INCYT   25562
INSTITUTO DE NEUROCIENCIA COGNITIVA Y TRASLACIONAL
Unidad Ejecutora - UE
congresos y reuniones científicas
Título:
Robust data-driven computational approach for classfying frontotemporal neurodegeneration: A multimodal and multicenter neuroimaging study
Autor/es:
GARCÍA, ADOLFO M.; DONELLY-KEHOE, PATRICIO; PASCARIELLO, GUIDO; SICONG, TU; MANES, FACUNDO; PIGUET, OLIVER; HERRERA, EDUAR; LANDIN-ROMERO, RAMÓN; MATALLANA, DIANA; KUMFOR, FIONA; REYES, PABLO; SANTAMARÍA-GARCÍA, HERNANDO; SEDEÑO, LUCAS; HODGES, JOHN; IBÁÑEZ, AGUSTÍN
Lugar:
Sídney
Reunión:
Conferencia; 11th International Conference on Frontotemporal Dementias; 2018
Resumen:
Accurate early diagnosis of behavioral-variant frontotemporal dementia (bvFTD) remains challenging, as it depends on clinical expertise and broad diagnostic guidelines, which can be subject to diverging interpretation across sites with socio-geographical variability. Recent recommendations highlight the role of multimodal neuroimaging processing and machine learning methods in diagnosis. We developed and validated an automatic, multi-center, multimodal computational approach for robust classification of bvFTD patients and healthy controls (HCs). We analyzed structural MRI and resting‐state functional connectivity (rsFC) from 44 bvFTD patients and 60 HCs (across three centers with different acquisition protocols) using a fully automated processing pipeline (including site-normalization, single and multimodal support vector machine learning, progressive feature elimination procedure, and random forest classifier). Single-modality classification methods (structural MRI and rsFC) were fine-tuned and neurocognitive potential biomarkers for each modality were identified. A two-dimensional space was generated by combining both modalities to analyze relevant information of each one. Cross-center features for each modality were related with frontal and temporal regions. Multimodal classification was highly accurate (91%), sensitive (83.7%), and specific (96.6%).
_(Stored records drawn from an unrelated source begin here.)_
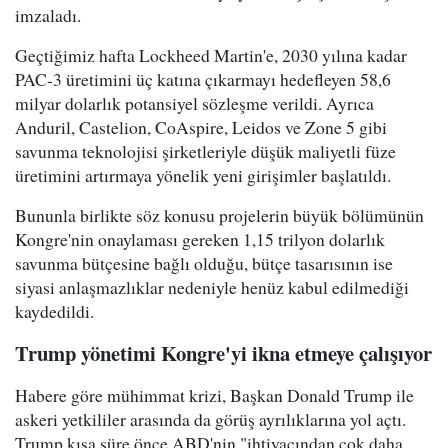
imzaladı.
Geçtiğimiz hafta Lockheed Martin'e, 2030 yılına kadar
PAC-3 üretimini üç katına çıkarmayı hedefleyen 58,6
milyar dolarlık potansiyel sözleşme verildi. Ayrıca
Anduril, Castelion, CoAspire, Leidos ve Zone 5 gibi
savunma teknolojisi şirketleriyle düşük maliyetli füze
üretimini artırmaya yönelik yeni girişimler başlatıldı.
Bununla birlikte söz konusu projelerin büyük bölümünün
Kongre'nin onaylaması gereken 1,15 trilyon dolarlık
savunma bütçesine bağlı olduğu, bütçe tasarısının ise
siyasi anlaşmazlıklar nedeniyle henüz kabul edilmediği
kaydedildi.
Trump yönetimi Kongre'yi ikna etmeye çalışıyor
Habere göre mühimmat krizi, Başkan Donald Trump ile
askeri yetkililer arasında da görüş ayrılıklarına yol açtı.
Trump kısa süre önce ABD'nin "ihtiyacından çok daha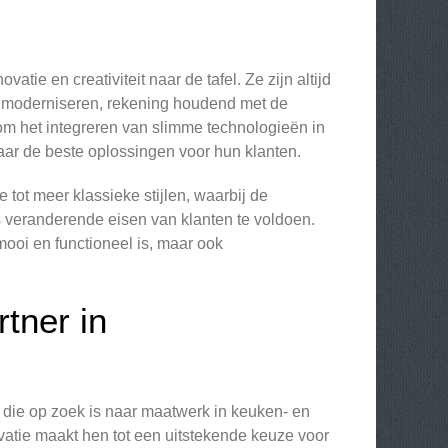
ie en creativiteit naar de tafel. Ze zijn altijd
 moderniseren, rekening houdend met de
t om het integreren van slimme technologieën in
naar de beste oplossingen voor hun klanten.
tot meer klassieke stijlen, waarbij de
 veranderende eisen van klanten te voldoen.
 mooi en functioneel is, maar ook
tner in
 die op zoek is naar maatwerk in keuken- en
vatie maakt hen tot een uitstekende keuze voor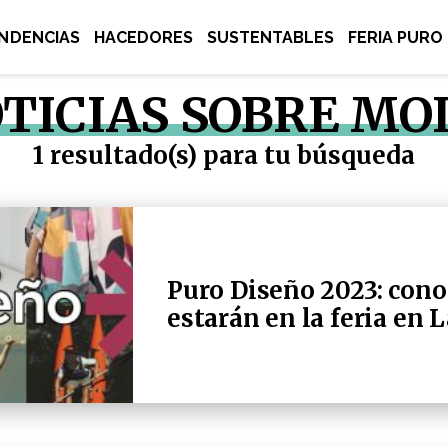
NDENCIAS
HACEDORES
SUSTENTABLES
FERIA PURO
TICIAS SOBRE MO
1 resultado(s) para tu búsqueda
Puro Diseño 2023: cono
estarán en la feria en 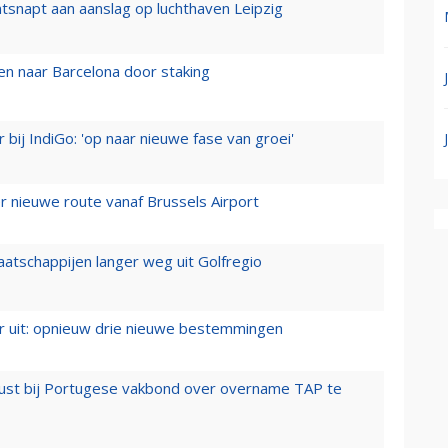
tsnapt aan aanslag op luchthaven Leipzig
n naar Barcelona door staking
 bij IndiGo: 'op naar nieuwe fase van groei'
 nieuwe route vanaf Brussels Airport
aatschappijen langer weg uit Golfregio
er uit: opnieuw drie nieuwe bestemmingen
rust bij Portugese vakbond over overname TAP te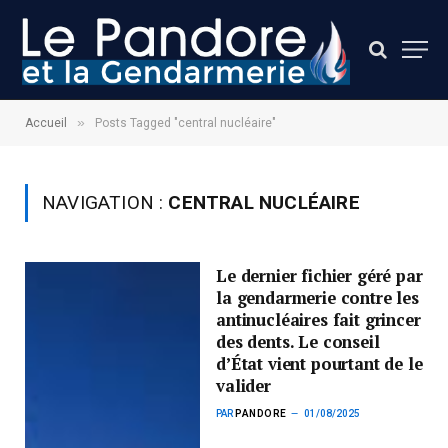
»
Accueil
Posts Tagged "central nucléaire"
NAVIGATION :
CENTRAL NUCLÉAIRE
Le dernier fichier géré par
la gendarmerie contre les
antinucléaires fait grincer
des dents. Le conseil
d’État vient pourtant de le
valider
PAR
PANDORE
01/08/2025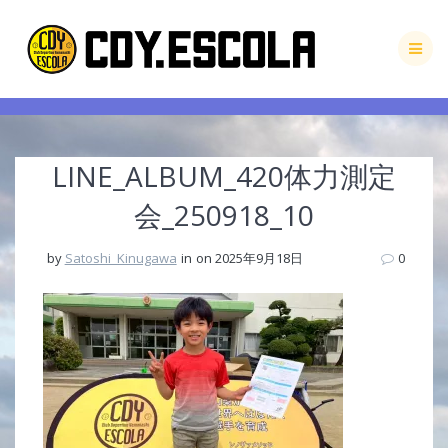
Skip
to
content
LINE_ALBUM_420体力測定
会_250918_10
by
Satoshi_Kinugawa
in
on 2025年9月18日
0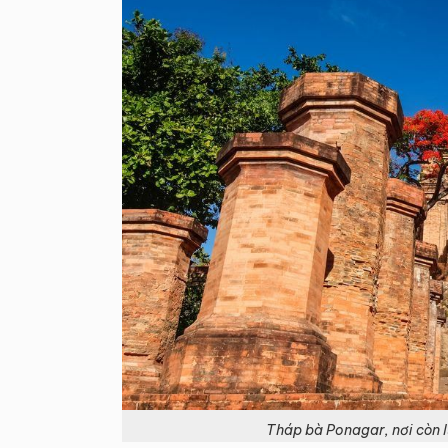
Tháp bà Ponagar, nơi còn l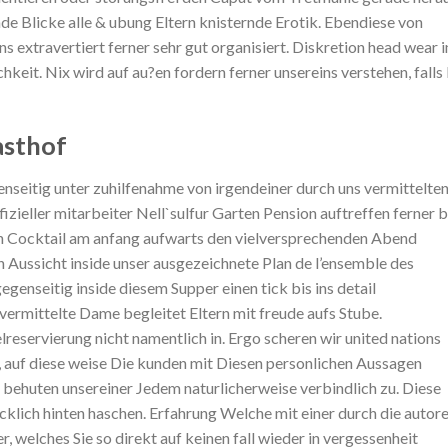
e Blicke alle & ubung Eltern knisternde Erotik. Ebendiese von
s extravertiert ferner sehr gut organisiert. Diskretion head wear i
eit. Nix wird auf au?en fordern ferner unsereins verstehen, falls
asthof
enseitig unter zuhilfenahme von irgendeiner durch uns vermittelte
izieller mitarbeiter Nell`sulfur Garten Pension auftreffen ferner b
 Cocktail am anfang aufwarts den vielversprechenden Abend
 Aussicht inside unser ausgezeichnete Plan de l’ensemble des
enseitig inside diesem Supper einen tick bis ins detail
vermittelte Dame begleitet Eltern mit freude aufs Stube.
eservierung nicht namentlich in. Ergo scheren wir united nations
, auf diese weise Die kunden mit Diesen personlichen Aussagen
a behuten unsereiner Jedem naturlicherweise verbindlich zu. Diese
klich hinten haschen. Erfahrung Welche mit einer durch die autor
, welches Sie so direkt auf keinen fall wieder in vergessenheit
These values surpassed the highest classification results reported in previous works. Our results underscore the potential of combining multimodal imaging results and machine learning as a gold-standard complementary tool for diagnosis that is robust to socio-demographic and acquisition parameter difference across sites. Partially supported by grants from CONICET, CONICYT/FONDECYT Regular (1170010), FONDAP 15150012, INECO Foundation, and the Inter-American Development Bank (IDB). FK is supported by a National Health and Medical Research Institute (NHMRC)-Australian Research Council (ARC) Dementia Research Development Fellowship (APP1097026).